Mine is a US QWERTY. Two "Alt" keys, no "AltGr".
  https://en.wikipedia.org/wiki/Template:Keyboard
xkbdcomp reports it as "pc105".
The two Windows keys (Super_L and Super_R) are occupied by
fvwm2 pop-up-down function "RaiseLower".


> Now, there's the Meta key (mod1, bound to the physical Windows key in
> my keyboard configuration), often called Alt in other applications,
> which gives the Escape character because I've set eightBitInput to
> false.

I added it to /etc/X11/app-defaults/XTerm :

  *eightBitInput: false

and disabled my workaround VT100.Translations.
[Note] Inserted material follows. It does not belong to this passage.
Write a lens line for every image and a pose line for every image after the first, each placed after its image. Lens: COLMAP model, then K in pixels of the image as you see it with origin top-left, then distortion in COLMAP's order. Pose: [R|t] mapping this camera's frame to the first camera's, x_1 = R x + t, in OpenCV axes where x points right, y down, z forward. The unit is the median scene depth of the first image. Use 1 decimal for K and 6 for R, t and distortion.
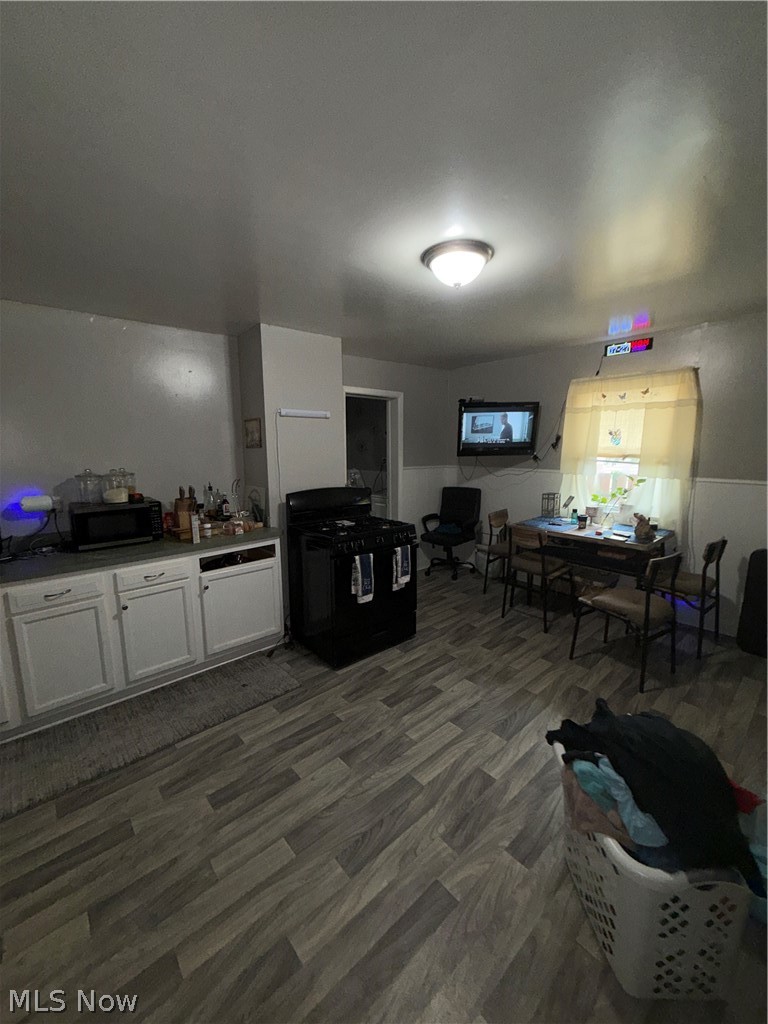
lens RADIAL K [[409.4, 0, 384.6], [0, 409.4, 512.0], [0, 0, 1]] dist [0.000969, 0.001169]
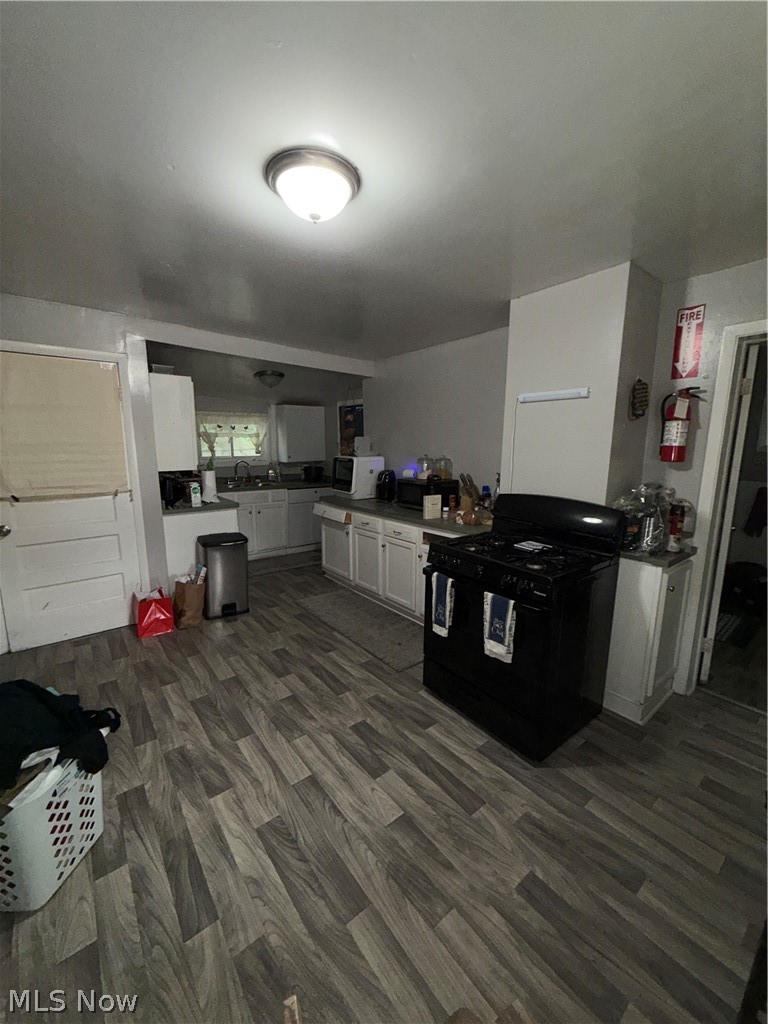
lens RADIAL K [[409.4, 0, 384.5], [0, 409.4, 513.4], [0, 0, 1]] dist [0.000969, 0.001169]
pose [[-0.059131, 0.175180, -0.982759, 0.930371], [-0.165024, 0.969221, 0.182696, -0.179475], [0.984515, 0.172982, -0.028402, 1.162232]]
With this setting, Alt+Spacebar does nothing visible. It emits
the two bytes ESC and SPACE now. Many other Alt+keys cause beeps.


> I get ISO-8859-1 characters (translated
> into UTF-8): the ASCII character with the 8th bit set. For space,
> 0x20 is changed to 0x80|0x20 = 0xA0, which is the NO-BREAK SPACE in
> ISO-8859-1.

Aha. That's a simple rule, at least.
I verified it by checking a few Alt+keys against man iso_8859-1
and man ascii, while eightBitInput was true.
man xterm explains it in confusing detail.


Having the choice between totally invisible, but not empty
Alt+Spacebar plus beeping Alt+keys on the one hand,
and visible Alt+keys "±²³´µ¶·¸¹°­½ñ÷åòôùõéïðÛÝÜáóäæçèêë컧úøãöâîí¬®¯"
plus a real blank as Alt+Spacebar, on the other hand, i choose
the latter.

(Not that i would be able to memorize the location of our
 national umlauts, ligature, and symbols.)


> IMHO, eightBitInput = true (the default) does not make much sense.

It's not too bad if only NO-BREAK SPACE had a visible glyph.
Something like four dots at the corners of its rectangle.


Thanks for clarifying what's going on.